_Data to examine_

[Start of section]

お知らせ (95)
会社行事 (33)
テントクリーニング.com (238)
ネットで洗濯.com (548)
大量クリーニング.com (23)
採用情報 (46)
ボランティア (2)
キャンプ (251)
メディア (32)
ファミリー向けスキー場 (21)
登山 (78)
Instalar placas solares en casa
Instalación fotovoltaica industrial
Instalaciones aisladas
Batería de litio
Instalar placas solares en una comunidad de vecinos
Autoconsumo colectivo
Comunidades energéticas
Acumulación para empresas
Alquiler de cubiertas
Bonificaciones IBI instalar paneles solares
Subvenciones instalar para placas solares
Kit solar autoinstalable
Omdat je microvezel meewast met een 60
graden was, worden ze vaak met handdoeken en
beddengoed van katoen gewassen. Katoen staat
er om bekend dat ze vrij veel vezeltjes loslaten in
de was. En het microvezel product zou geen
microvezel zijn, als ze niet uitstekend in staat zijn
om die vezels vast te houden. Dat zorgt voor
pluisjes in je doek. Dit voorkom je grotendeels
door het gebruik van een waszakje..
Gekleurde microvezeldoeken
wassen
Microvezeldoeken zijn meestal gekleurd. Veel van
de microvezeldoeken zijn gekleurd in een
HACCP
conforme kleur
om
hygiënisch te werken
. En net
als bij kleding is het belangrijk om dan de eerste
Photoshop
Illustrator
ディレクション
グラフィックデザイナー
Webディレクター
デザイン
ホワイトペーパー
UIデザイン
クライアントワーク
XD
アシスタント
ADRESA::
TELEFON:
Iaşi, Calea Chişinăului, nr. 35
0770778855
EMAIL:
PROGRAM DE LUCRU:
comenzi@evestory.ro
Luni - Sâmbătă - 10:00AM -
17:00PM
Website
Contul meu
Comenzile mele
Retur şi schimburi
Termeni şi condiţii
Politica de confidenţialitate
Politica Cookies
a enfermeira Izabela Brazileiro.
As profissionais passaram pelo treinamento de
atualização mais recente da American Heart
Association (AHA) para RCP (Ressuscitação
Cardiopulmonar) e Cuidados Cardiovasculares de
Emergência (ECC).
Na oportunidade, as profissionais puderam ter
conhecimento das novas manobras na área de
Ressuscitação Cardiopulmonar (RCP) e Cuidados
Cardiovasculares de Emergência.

[End of section]
[Start of section]

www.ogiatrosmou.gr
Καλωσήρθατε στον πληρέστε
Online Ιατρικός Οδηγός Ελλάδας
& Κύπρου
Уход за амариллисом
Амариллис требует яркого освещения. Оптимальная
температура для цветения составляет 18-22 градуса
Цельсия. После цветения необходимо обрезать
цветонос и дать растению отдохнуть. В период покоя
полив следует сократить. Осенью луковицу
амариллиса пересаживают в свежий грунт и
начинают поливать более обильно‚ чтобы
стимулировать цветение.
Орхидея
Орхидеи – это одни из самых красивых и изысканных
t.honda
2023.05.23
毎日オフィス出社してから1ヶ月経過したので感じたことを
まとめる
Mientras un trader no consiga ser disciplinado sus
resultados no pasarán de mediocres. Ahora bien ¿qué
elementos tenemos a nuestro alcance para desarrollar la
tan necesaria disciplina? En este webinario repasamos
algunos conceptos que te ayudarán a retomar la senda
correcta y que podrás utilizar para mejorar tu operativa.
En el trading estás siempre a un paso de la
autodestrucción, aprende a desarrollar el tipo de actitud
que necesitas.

[End of section]

_Task to carry out_
All lines above from the one containing "graden was, worden ze vaak met handdoeken en" to the one containing "Retur şi schimburi" must be repeated exactly, both lines included, and no others.

_Your response_
graden was, worden ze vaak met handdoeken en
beddengoed van katoen gewassen. Katoen staat
er om bekend dat ze vrij veel vezeltjes loslaten in
de was. En het microvezel product zou geen
microvezel zijn, als ze niet uitstekend in staat zijn
om die vezels vast te houden. Dat zorgt voor
pluisjes in je doek. Dit voorkom je grotendeels
door het gebruik van een waszakje..
Gekleurde microvezeldoeken
wassen
Microvezeldoeken zijn meestal gekleurd. Veel van
de microvezeldoeken zijn gekleurd in een
HACCP
conforme kleur
om
hygiënisch te werken
. En net
als bij kleding is het belangrijk om dan de eerste
Photoshop
Illustrator
ディレクション
グラフィックデザイナー
Webディレクター
デザイン
ホワイトペーパー
UIデザイン
クライアントワーク
XD
アシスタント
ADRESA::
TELEFON:
Iaşi, Calea Chişinăului, nr. 35
0770778855
EMAIL:
PROGRAM DE LUCRU:
comenzi@evestory.ro
Luni - Sâmbătă - 10:00AM -
17:00PM
Website
Contul meu
Comenzile mele
Retur şi schimburi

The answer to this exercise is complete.